- Location of Mount Olive in Morris County, New Jersey

Details
- Date: May 17, 2018 10:18 am EST
- Location: I-80 westbound in Mount Olive, New Jersey past exit 25 for US 206
- Coordinates: 40°54′27″N 74°43′37″W﻿ / ﻿40.9074996°N 74.7269121°W
- Country: United States
- Operator: Paramus Public Schools
- Cause: Driver error; illegal U-turn

Statistics
- Bus: 1
- Vehicles: 2
- Passengers: 44
- Deaths: 2 (1 student, 1 teacher)
- Injured: 42 (approximate)

= 2018 New Jersey bus crash =

School bus crash in Mount Olive, New Jersey

On May 17, 2018, a school bus carrying teachers and students from East Brook Middle School in Paramus, New Jersey to Waterloo Village, New Jersey crashed into a dump truck while making an illegal U-turn from Interstate 80 eastbound to westbound, in the town of Mount Olive. The driver missed the exit to Waterloo Village and attempted to illegally turn onto I-80 westbound to turn back to the exit, but crashed into a dump truck. One student and one teacher were killed, with 42 others being injured.
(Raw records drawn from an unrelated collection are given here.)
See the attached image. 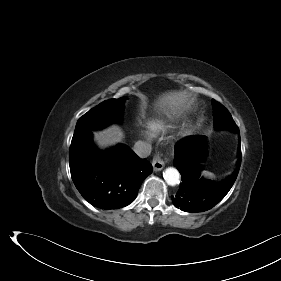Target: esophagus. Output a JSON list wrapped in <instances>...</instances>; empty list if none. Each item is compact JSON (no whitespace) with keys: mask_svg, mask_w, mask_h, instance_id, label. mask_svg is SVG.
Instances as JSON below:
<instances>
[{"mask_svg":"<svg viewBox=\"0 0 281 281\" xmlns=\"http://www.w3.org/2000/svg\"><path fill=\"white\" fill-rule=\"evenodd\" d=\"M164 165H165V161L159 155H156L153 158L152 166H153L154 171L157 172V171L162 170Z\"/></svg>","mask_w":281,"mask_h":281,"instance_id":"obj_1","label":"esophagus"}]
</instances>
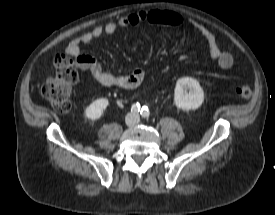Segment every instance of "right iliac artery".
<instances>
[{
  "instance_id": "1",
  "label": "right iliac artery",
  "mask_w": 275,
  "mask_h": 215,
  "mask_svg": "<svg viewBox=\"0 0 275 215\" xmlns=\"http://www.w3.org/2000/svg\"><path fill=\"white\" fill-rule=\"evenodd\" d=\"M141 107L139 103L133 104L131 106V112L132 113H138L140 111Z\"/></svg>"
}]
</instances>
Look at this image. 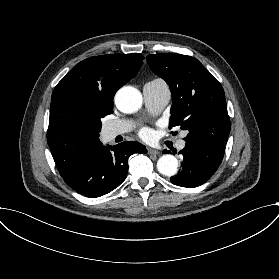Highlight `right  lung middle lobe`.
Returning a JSON list of instances; mask_svg holds the SVG:
<instances>
[{"instance_id":"obj_1","label":"right lung middle lobe","mask_w":279,"mask_h":279,"mask_svg":"<svg viewBox=\"0 0 279 279\" xmlns=\"http://www.w3.org/2000/svg\"><path fill=\"white\" fill-rule=\"evenodd\" d=\"M113 113V106H110L106 111L100 113V117L103 118L105 115Z\"/></svg>"}]
</instances>
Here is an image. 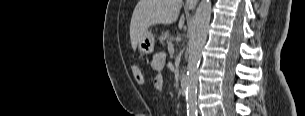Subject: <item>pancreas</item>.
<instances>
[{
    "label": "pancreas",
    "mask_w": 305,
    "mask_h": 116,
    "mask_svg": "<svg viewBox=\"0 0 305 116\" xmlns=\"http://www.w3.org/2000/svg\"><path fill=\"white\" fill-rule=\"evenodd\" d=\"M160 43L164 44L165 42L169 43L171 42V35L169 31L162 32L159 37Z\"/></svg>",
    "instance_id": "obj_1"
}]
</instances>
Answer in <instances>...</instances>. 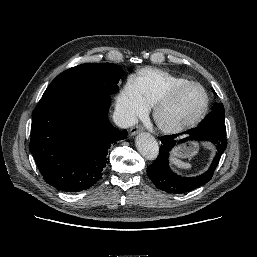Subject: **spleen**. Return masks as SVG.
<instances>
[{
  "label": "spleen",
  "mask_w": 257,
  "mask_h": 257,
  "mask_svg": "<svg viewBox=\"0 0 257 257\" xmlns=\"http://www.w3.org/2000/svg\"><path fill=\"white\" fill-rule=\"evenodd\" d=\"M171 163L178 169L188 170L192 167L190 163L183 162L177 158H171Z\"/></svg>",
  "instance_id": "1"
}]
</instances>
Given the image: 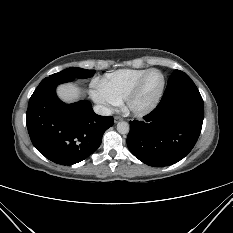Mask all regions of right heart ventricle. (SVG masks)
I'll return each instance as SVG.
<instances>
[{
	"label": "right heart ventricle",
	"instance_id": "1",
	"mask_svg": "<svg viewBox=\"0 0 233 233\" xmlns=\"http://www.w3.org/2000/svg\"><path fill=\"white\" fill-rule=\"evenodd\" d=\"M148 69H120L106 73L98 82L120 103Z\"/></svg>",
	"mask_w": 233,
	"mask_h": 233
}]
</instances>
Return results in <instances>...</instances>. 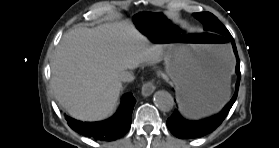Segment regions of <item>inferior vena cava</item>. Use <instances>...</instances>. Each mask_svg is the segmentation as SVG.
<instances>
[{
  "label": "inferior vena cava",
  "mask_w": 279,
  "mask_h": 148,
  "mask_svg": "<svg viewBox=\"0 0 279 148\" xmlns=\"http://www.w3.org/2000/svg\"><path fill=\"white\" fill-rule=\"evenodd\" d=\"M134 79H135V76L132 71L125 70V71L121 72L119 75V80L122 82H132V81H134Z\"/></svg>",
  "instance_id": "1"
}]
</instances>
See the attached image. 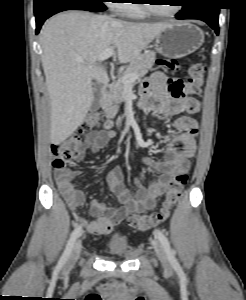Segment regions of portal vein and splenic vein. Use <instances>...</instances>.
I'll return each instance as SVG.
<instances>
[{
	"mask_svg": "<svg viewBox=\"0 0 246 300\" xmlns=\"http://www.w3.org/2000/svg\"><path fill=\"white\" fill-rule=\"evenodd\" d=\"M113 54H114V49L108 48L99 55L98 61L102 62V61L110 58L111 56H113ZM78 62L83 63L82 60H78ZM136 78H137V75H135V74H128V75H124L121 77V79L125 85H129L131 82L135 81Z\"/></svg>",
	"mask_w": 246,
	"mask_h": 300,
	"instance_id": "portal-vein-and-splenic-vein-1",
	"label": "portal vein and splenic vein"
}]
</instances>
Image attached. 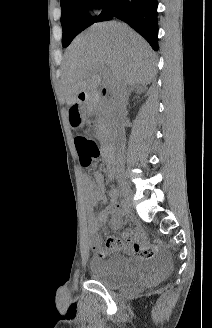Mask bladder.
Here are the masks:
<instances>
[{
  "instance_id": "bladder-1",
  "label": "bladder",
  "mask_w": 212,
  "mask_h": 328,
  "mask_svg": "<svg viewBox=\"0 0 212 328\" xmlns=\"http://www.w3.org/2000/svg\"><path fill=\"white\" fill-rule=\"evenodd\" d=\"M89 274L92 280L110 289L131 286L141 282L144 278L142 262L133 261L124 267L123 262L116 259L91 260Z\"/></svg>"
}]
</instances>
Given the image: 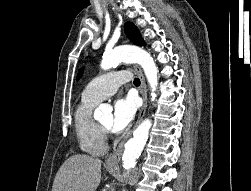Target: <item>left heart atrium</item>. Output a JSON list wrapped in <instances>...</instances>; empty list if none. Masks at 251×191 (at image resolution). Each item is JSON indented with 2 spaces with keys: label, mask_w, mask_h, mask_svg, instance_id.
Here are the masks:
<instances>
[{
  "label": "left heart atrium",
  "mask_w": 251,
  "mask_h": 191,
  "mask_svg": "<svg viewBox=\"0 0 251 191\" xmlns=\"http://www.w3.org/2000/svg\"><path fill=\"white\" fill-rule=\"evenodd\" d=\"M136 112V106L131 99H121L115 102L110 122V128L114 133H121L132 122Z\"/></svg>",
  "instance_id": "left-heart-atrium-1"
}]
</instances>
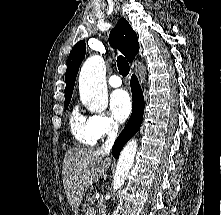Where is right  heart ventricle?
<instances>
[{"label": "right heart ventricle", "mask_w": 221, "mask_h": 215, "mask_svg": "<svg viewBox=\"0 0 221 215\" xmlns=\"http://www.w3.org/2000/svg\"><path fill=\"white\" fill-rule=\"evenodd\" d=\"M70 128L75 139L84 145H94L97 138L91 132L89 119L83 116L75 107L70 116Z\"/></svg>", "instance_id": "e07e8e85"}]
</instances>
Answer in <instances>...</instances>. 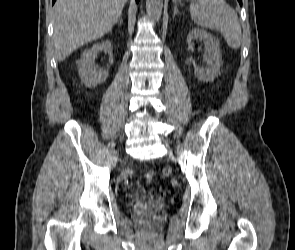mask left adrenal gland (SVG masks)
<instances>
[{"label":"left adrenal gland","instance_id":"a2214340","mask_svg":"<svg viewBox=\"0 0 295 250\" xmlns=\"http://www.w3.org/2000/svg\"><path fill=\"white\" fill-rule=\"evenodd\" d=\"M179 13L177 7H174L173 17H175Z\"/></svg>","mask_w":295,"mask_h":250}]
</instances>
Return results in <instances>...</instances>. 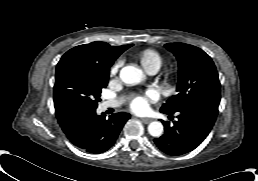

The bus driver, Hudy Muldrow Sr., pleaded guilty to two counts of vehicular manslaughter, 25 counts of assault by auto, and endangering the welfare of children. He also had a past history of 14 auto license suspensions since 1975. In response to the incident, governor Phil Murphy and several state senators signed two laws into effect in New Jersey ensuring safer school bus transportation and stricter punishments for suspended licenses, and representative Josh Gottheimer (NJ-5) lobbied in Congress for similar laws on the federal level.